CHIPRA Mandated Evaluation of Express Lane Eligibility: First Year Findings. b. Separate CHIP Program


What later became Iowa’s separate CHIP’s ELE process was initially implemented in July 2004 to address concerns about delayed or incomplete applications that occurred when cases were referred between Medicaid and the state’s separate CHIP program, hawk-i. Prior to July 2004, case files for children who were income-ineligible for Medicaid were manually transferred to the separate CHIP program, and CHIP staff independently conducted another eligibility assessment using their own income calculation rules. Under the automated referral process that Iowa developed, children who are assessed for Medicaid eligibility (either at initial application or at redetermination) and found ineligible due to income are electronically referred to CHIP. CHIP staff then accept the Medicaid income finding, verify insurance status (usually without applicant involvement), and enroll the children in CHIP.12 Enhanced coordination between the two agencies helps ensure that children eligible for public coverage do not “fall through the cracks” and remain or become uninsured.
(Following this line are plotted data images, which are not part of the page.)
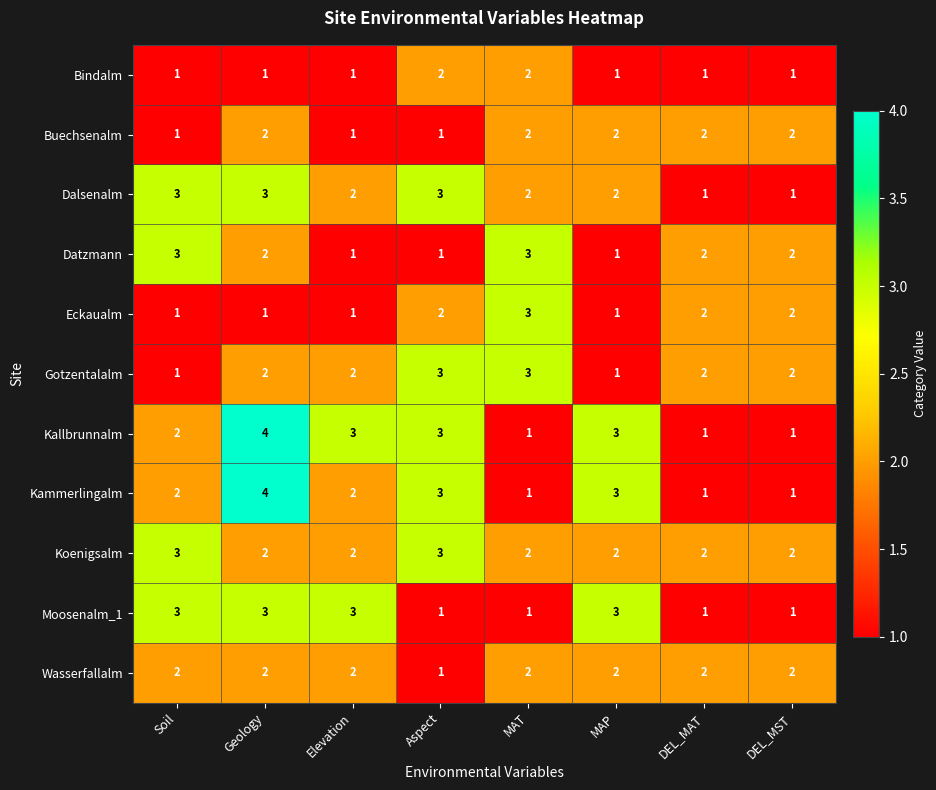

True or false: Buechsenalm has a value of 1 at Aspect.

True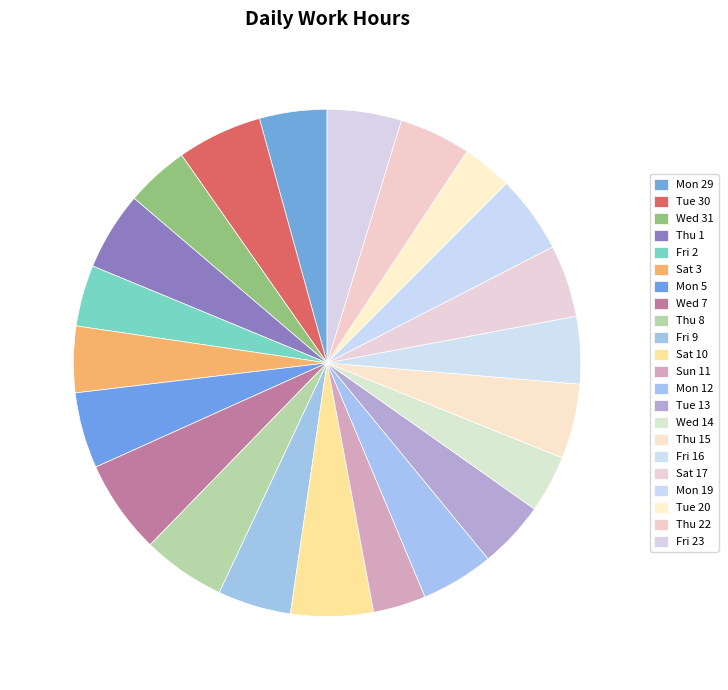

What is the change in value from Wed 14 to Sat 17?

+2.7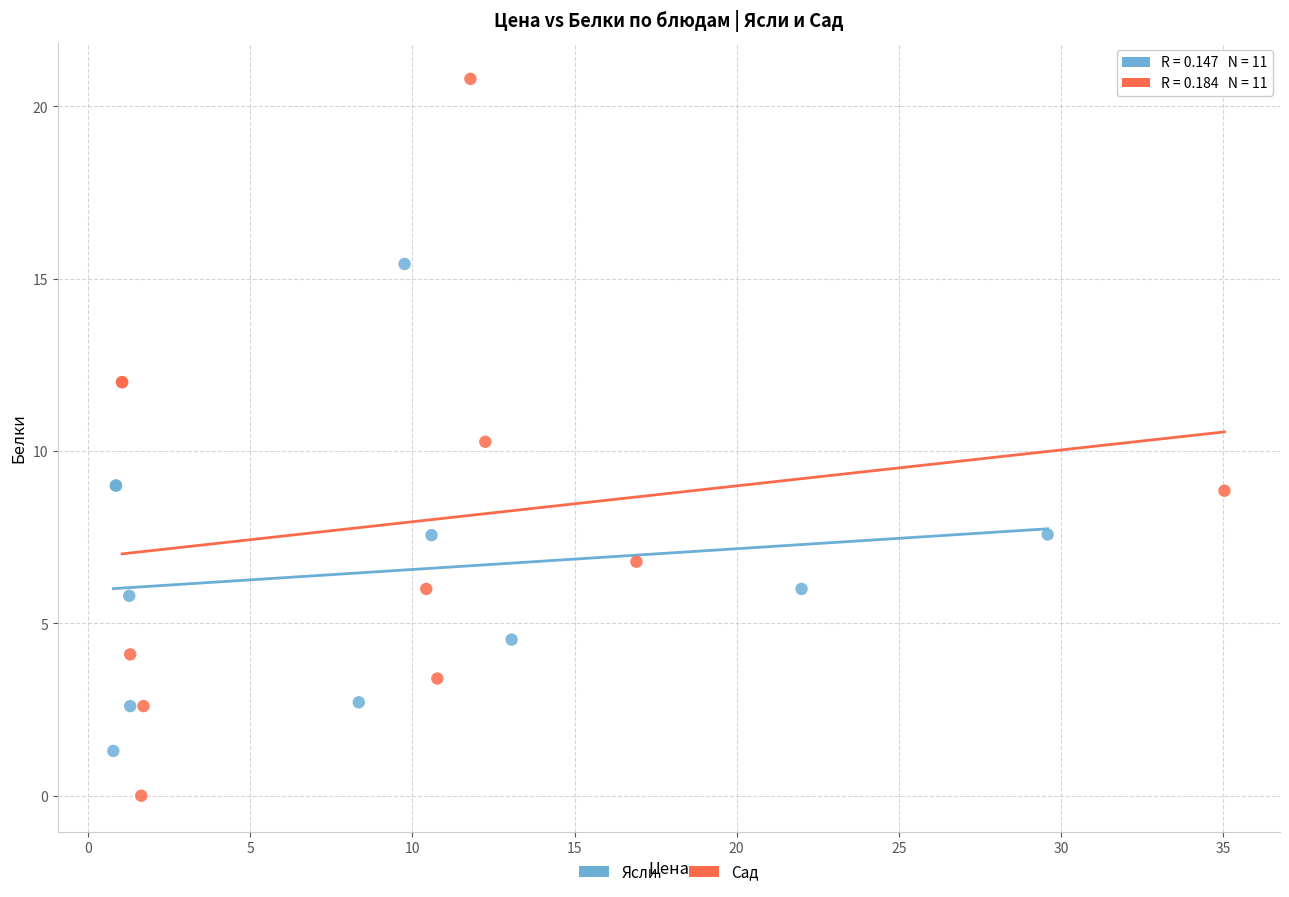

Which series reaches the maximum Y coordinate?

Сад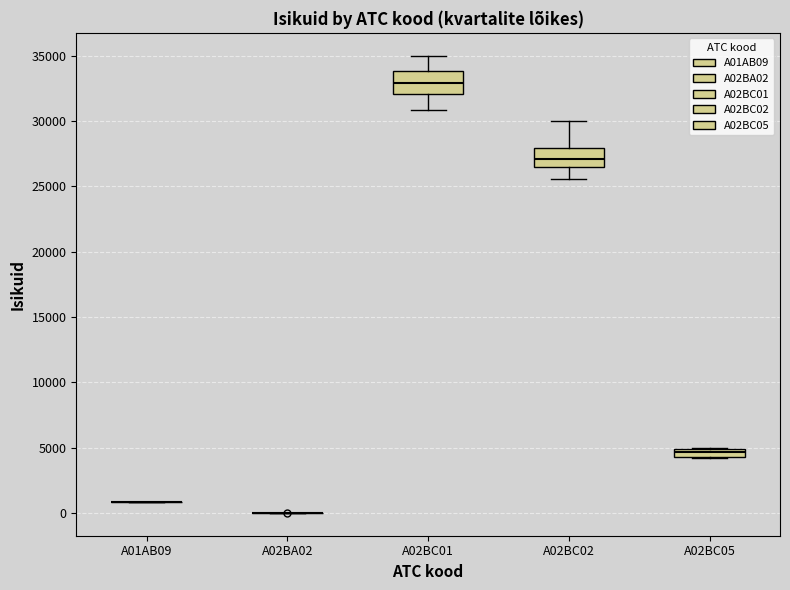

Where does the median line of the box for A02BC02 sit on the y-axis? The values are not printed on the chart, so give them approximately, as read against the axis.

27000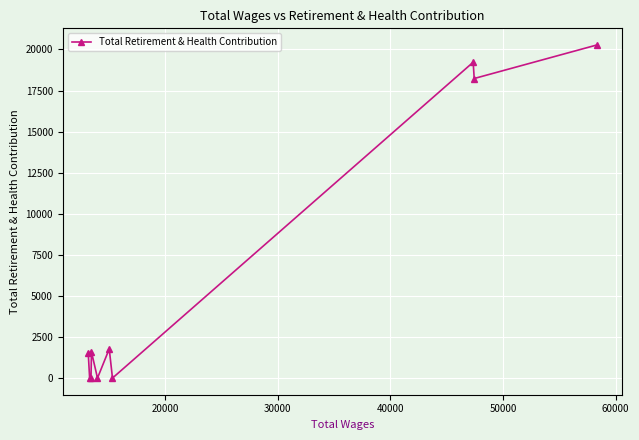

What is the maximum value shown in the chart?

20272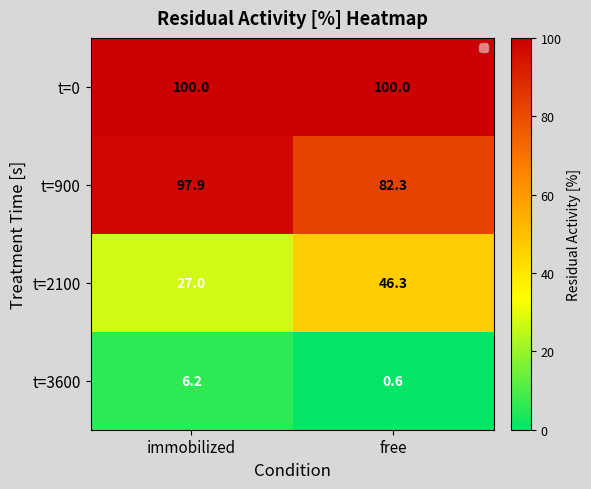

True or false: t=2100 has a value of 28.0 at free.

False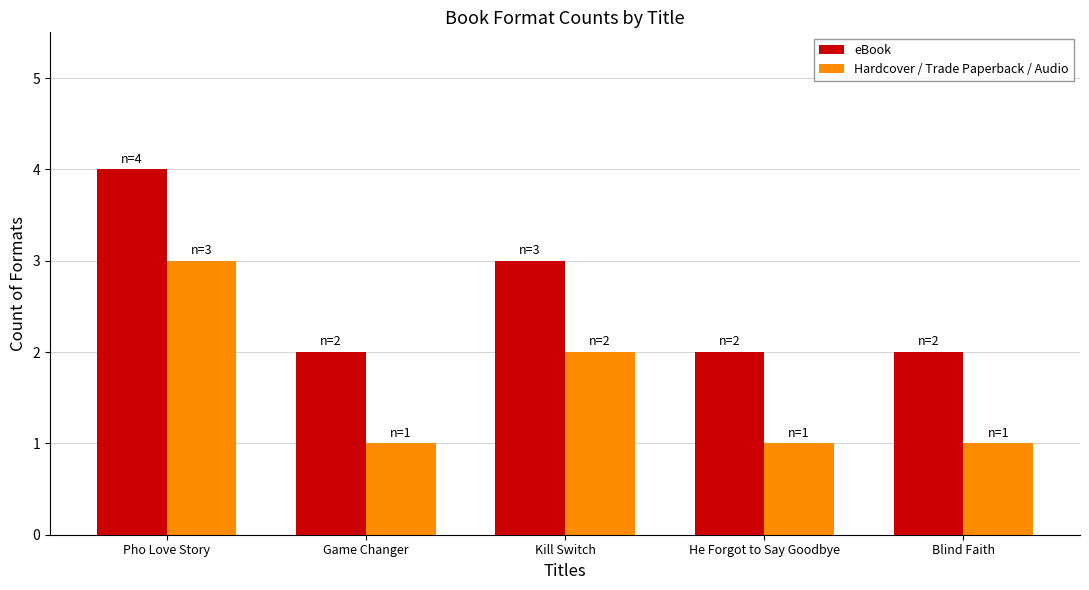

Is it true that Hardcover / Trade Paperback / Audio equals 1 at Game Changer?

True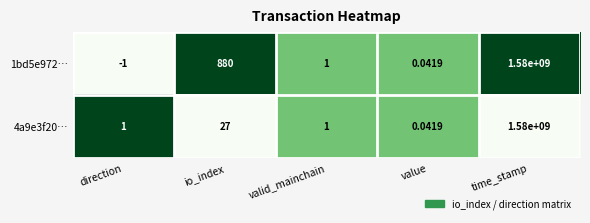

Which category has the lowest value in the 1bd5e972… series?

direction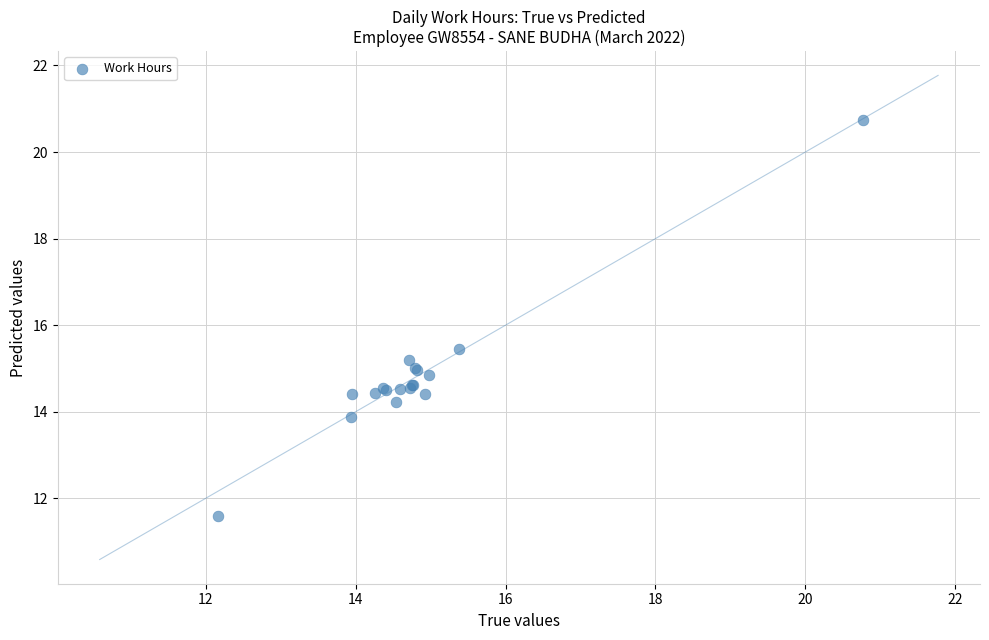

What Y value in the scatter plot is closest to 16?

15.5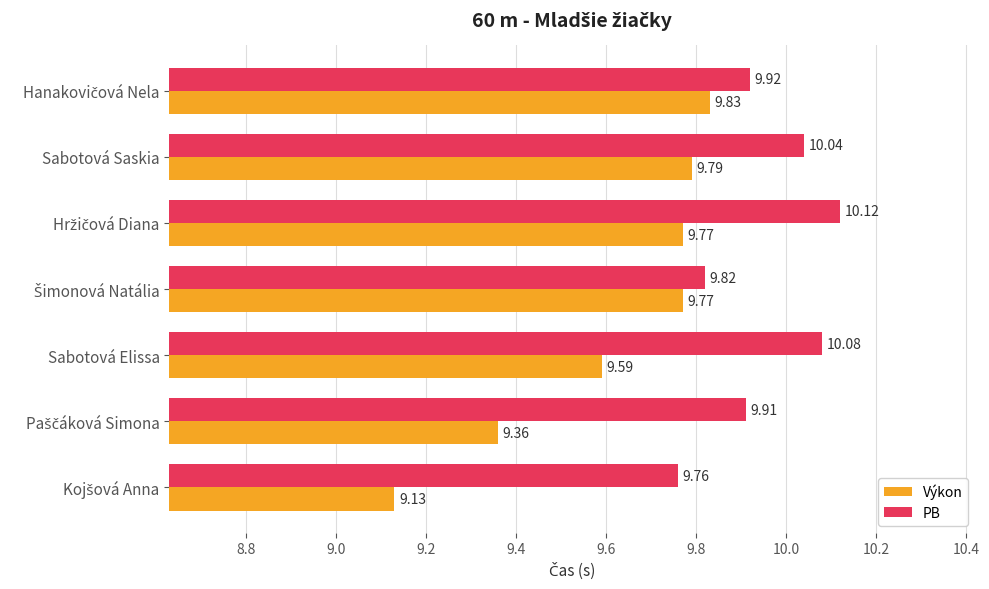

At how many categories does at least one series exceed 9?

7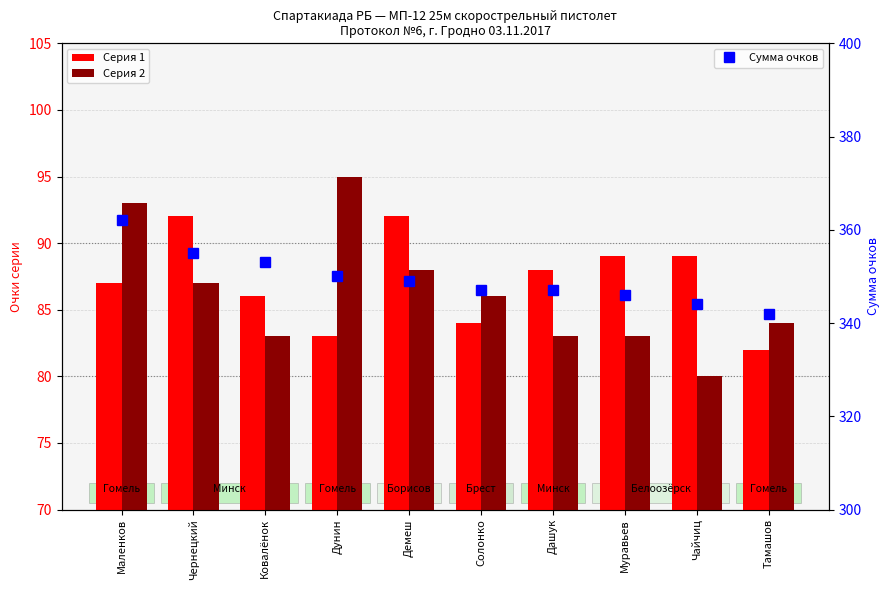

How many data points in Сумма очков are above 349?

4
CMS recognized this automated referral mechanism as an ELE process as of July 2010. From June 2009 through December 2011, more than 1,000 children a month have been enrolled in hawk-i through it.13

12 CHIP staff check to see whether records indicate that a child has private health insurance, and if the records do so indicate, applicants must provide evidence to the contrary.

13 For this study, we requested enrollment data from states for the period beginning one year prior to the ELE program effective date. Because CMS recognizes the effective date as July 1, 2010, we requested and present data on enrollments since June 2009.